Search code examples
pythonnumpyregressionstatsmodelsnon-linear-regression

StatsModels formula Polynomial Regression does not match numpy polyfit coefficients


My polynomial regression using statsmodels formula does not match nupy polyfit coefficients.

Link to data https://drive.google.com/file/d/1fQuCoCF_TeXzZuUFyKaHCbD1zle2f1MF/view?usp=sharing

Below is my code

import numpy as np
import pandas as pd
import scipy
import statsmodels.formula.api as smf

data = pd.read_csv('sp500.csv')

data['Date_Ordinal'] = pd.to_datetime(data['Date']).apply(lambda date: date.toordinal())

x = data['Date_Ordinal']
y = data['Value']

np.polyfit(x,y,2)

model = smf.ols(formula='y ~ x + I(x**2)', data = data).fit()
model.summary()

Numpy polyfit coefficient results:

array([ 4.17939013e-05, -6.09338454e+01, 2.22098809e+07])

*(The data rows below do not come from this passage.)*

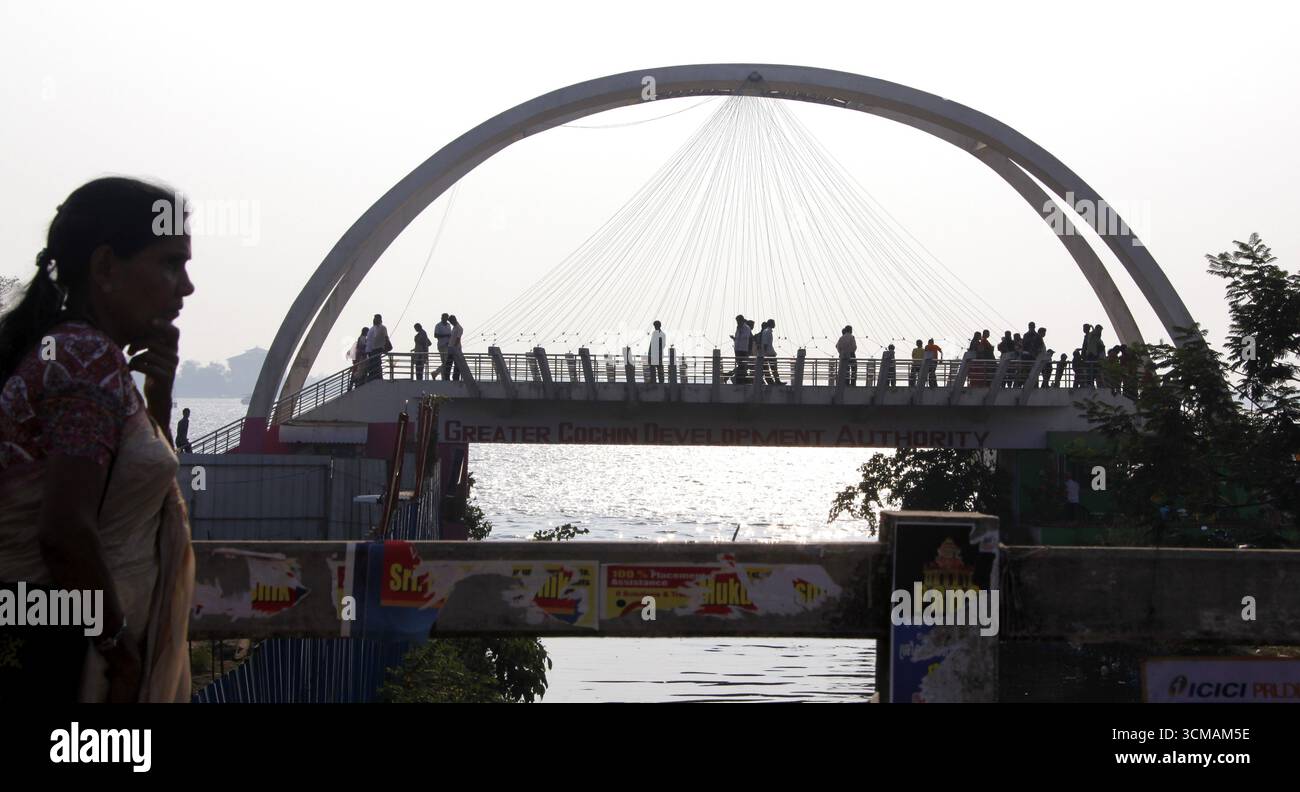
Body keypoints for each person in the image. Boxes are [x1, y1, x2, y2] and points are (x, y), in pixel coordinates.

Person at [0, 177, 195, 703]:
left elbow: (128, 496)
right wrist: (118, 651)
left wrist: (158, 396)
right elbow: (65, 533)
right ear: (106, 267)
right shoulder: (85, 358)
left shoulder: (67, 350)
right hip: (62, 659)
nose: (187, 287)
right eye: (171, 263)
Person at [364, 313, 390, 383]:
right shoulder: (372, 328)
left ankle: (378, 377)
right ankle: (373, 377)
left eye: (376, 318)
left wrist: (387, 347)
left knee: (377, 363)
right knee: (372, 364)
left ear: (380, 319)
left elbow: (386, 337)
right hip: (370, 350)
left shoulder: (382, 327)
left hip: (378, 348)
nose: (374, 320)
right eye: (374, 318)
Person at [729, 315, 751, 384]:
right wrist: (734, 338)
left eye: (738, 321)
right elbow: (738, 338)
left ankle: (735, 377)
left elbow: (745, 337)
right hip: (737, 349)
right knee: (740, 364)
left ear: (742, 320)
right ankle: (739, 379)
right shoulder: (738, 328)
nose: (737, 322)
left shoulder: (746, 328)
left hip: (743, 349)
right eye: (737, 321)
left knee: (743, 365)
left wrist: (740, 330)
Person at [348, 326, 369, 391]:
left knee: (356, 371)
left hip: (359, 358)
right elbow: (363, 347)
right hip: (360, 358)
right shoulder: (362, 338)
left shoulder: (361, 338)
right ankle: (353, 385)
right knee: (358, 371)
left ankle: (352, 385)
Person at [434, 313, 453, 380]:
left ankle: (440, 375)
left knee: (445, 362)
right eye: (444, 317)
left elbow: (450, 335)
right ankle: (437, 373)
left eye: (446, 317)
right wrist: (445, 335)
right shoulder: (438, 325)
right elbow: (435, 335)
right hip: (441, 345)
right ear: (442, 317)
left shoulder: (448, 325)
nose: (445, 318)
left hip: (448, 345)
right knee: (445, 362)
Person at [447, 315, 464, 381]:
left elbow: (458, 339)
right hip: (451, 347)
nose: (451, 323)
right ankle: (447, 377)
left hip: (456, 348)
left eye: (451, 321)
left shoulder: (459, 328)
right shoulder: (454, 327)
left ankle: (455, 377)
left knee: (456, 364)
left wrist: (454, 347)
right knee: (449, 363)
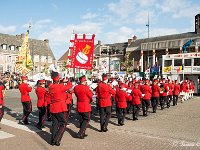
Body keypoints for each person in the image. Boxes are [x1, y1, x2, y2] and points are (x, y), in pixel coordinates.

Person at [49, 71, 72, 146]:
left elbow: (58, 87)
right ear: (58, 78)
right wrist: (68, 81)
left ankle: (52, 140)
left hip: (53, 107)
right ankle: (57, 139)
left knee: (55, 124)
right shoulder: (60, 86)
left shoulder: (51, 86)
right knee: (63, 124)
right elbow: (70, 85)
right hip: (61, 107)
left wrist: (61, 81)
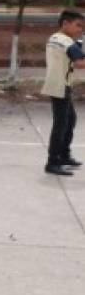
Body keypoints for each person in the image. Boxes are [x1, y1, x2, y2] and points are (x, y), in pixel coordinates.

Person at [41, 10, 85, 176]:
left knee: (70, 120)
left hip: (59, 84)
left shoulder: (55, 38)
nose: (81, 29)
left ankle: (64, 156)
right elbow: (80, 63)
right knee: (61, 124)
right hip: (60, 86)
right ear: (65, 23)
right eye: (78, 25)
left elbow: (76, 57)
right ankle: (53, 162)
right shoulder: (65, 41)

Statsmodels coefficient results:

x**2: 7.468e-07

x: -0.5466

Intercept: -1.486e-06

When I add a quadratic trend line to the data in Excel, Excel results coincide with the numpy coefficients. However, if I add an intercept of 1 to the Excel trend line, the coefficients for x**2 and x equal the statsmodels coefficients but the excel intercept becomes 1 where as the statsmodels intercept is -1.486e-06.

If remove the intercept from the statsmodels formula by subtracting 1,all it does is remove the intercept altogether from statsmodels results but the coefficients remain the same.

How can I get statsmodels to show the same coefficient results as numpy polyfit and Excel?


Solution

  • Polynomials can become very badly scaled if the underlying data is not in a small range around zero. As a consequence, computation become numerically unstable and the results can be dominated by numerical noise.

    http://jpktd.blogspot.com/2012/03/numerical-accuracy-in-linear-least.html looks at a NIST test case with polynomials that are very badly scaled and many statistics packages cannot produce a numerically stable solution.

    Numpy's polynomial fitting can internally rescale the variables before creating the polynomial basis function.

    Generic regression models like OLS in statsmodels do not have the necessary information to rescale the underlying variables to improve numerical stability. Besides, scaling and handling multicollinearity is left to the decisions of the user. OLS summary should have printed a warning in this case.